Apple has already said that when their Watch debuts in 2015, it will start at $349. There may – or may not – be more expensive models offered too.
Android Wear devices are much cheaper. The LG G is $179, the Samsung Gear Live is $199 and the Moto 360 is $249. As you can clearly see, even the most expensive Android Wear watch is still cheaper than the Apple Watch. That’s not even including the fact that for both platforms you need a newer smartphone; Android requires 4.3 and up while Apple requires generation 5 and up.
Android Wear is the obvious winner when it comes to price.
Apple Watch vs Android Wear: And the Winner Is…
It’s almost a complete tie. Even though Apple will most likely win in the resolution category, Android Wear wins in the price category – while every other category is a tie.
One thing becomes rather obvious while you’re looking at all of these different features; it doesn’t matter whether you’re a hardcore Android fan, or a hardcore Apple fan you’re getting the same experience on both platforms when it comes to hardware. It goes without saying, the software running on each platform is going to be different.

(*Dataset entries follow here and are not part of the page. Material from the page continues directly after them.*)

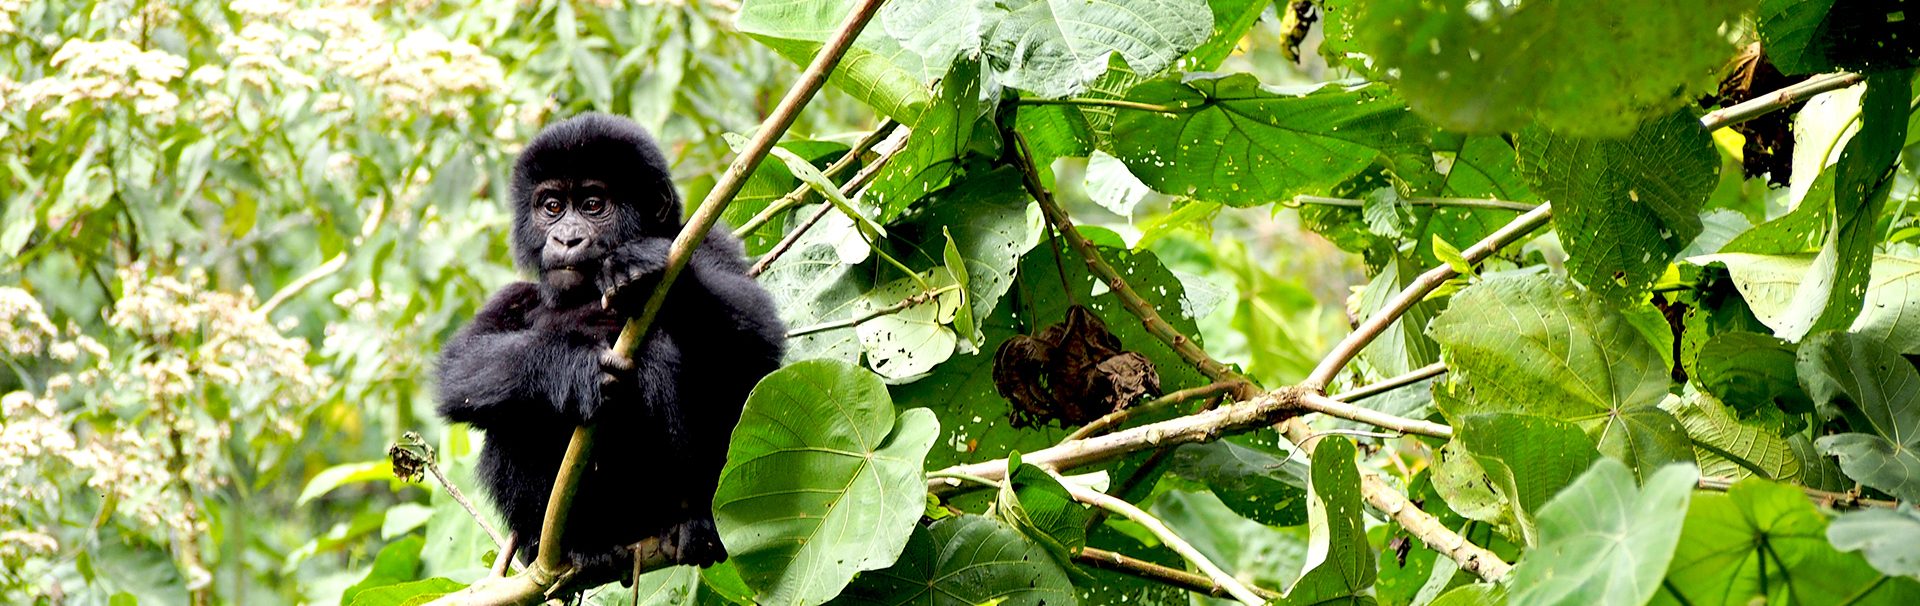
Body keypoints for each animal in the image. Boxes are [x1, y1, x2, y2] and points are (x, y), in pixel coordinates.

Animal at [439, 112, 783, 582]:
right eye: (552, 207)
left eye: (592, 205)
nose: (566, 239)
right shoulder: (515, 296)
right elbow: (459, 371)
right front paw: (572, 371)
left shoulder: (709, 241)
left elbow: (759, 344)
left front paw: (644, 273)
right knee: (510, 414)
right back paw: (578, 545)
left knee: (661, 351)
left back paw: (692, 519)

As we’ve said before, the real power and success that will – hopefully – come along with the Apple Watch will be due to Apple’s software and user experience. They may be onto something with the digital crown that offers a rather unique control scheme when compared to other wrist-worn devices. It will also be interesting to see how Siri and their voice controls work. On the Android Wear front, Google Now works fantastic – especially on the Moto 360 thanks to the dual-mic support.
You can get your hands on one of the three Android Wear devices talked about here, right now. In addition, there are plenty of other options on the way and already available too. The Apple Watch won’t be available until sometime in 2015, and it’s going to carry a much higher premium.
How many of you are going to wait for the Apple Watch?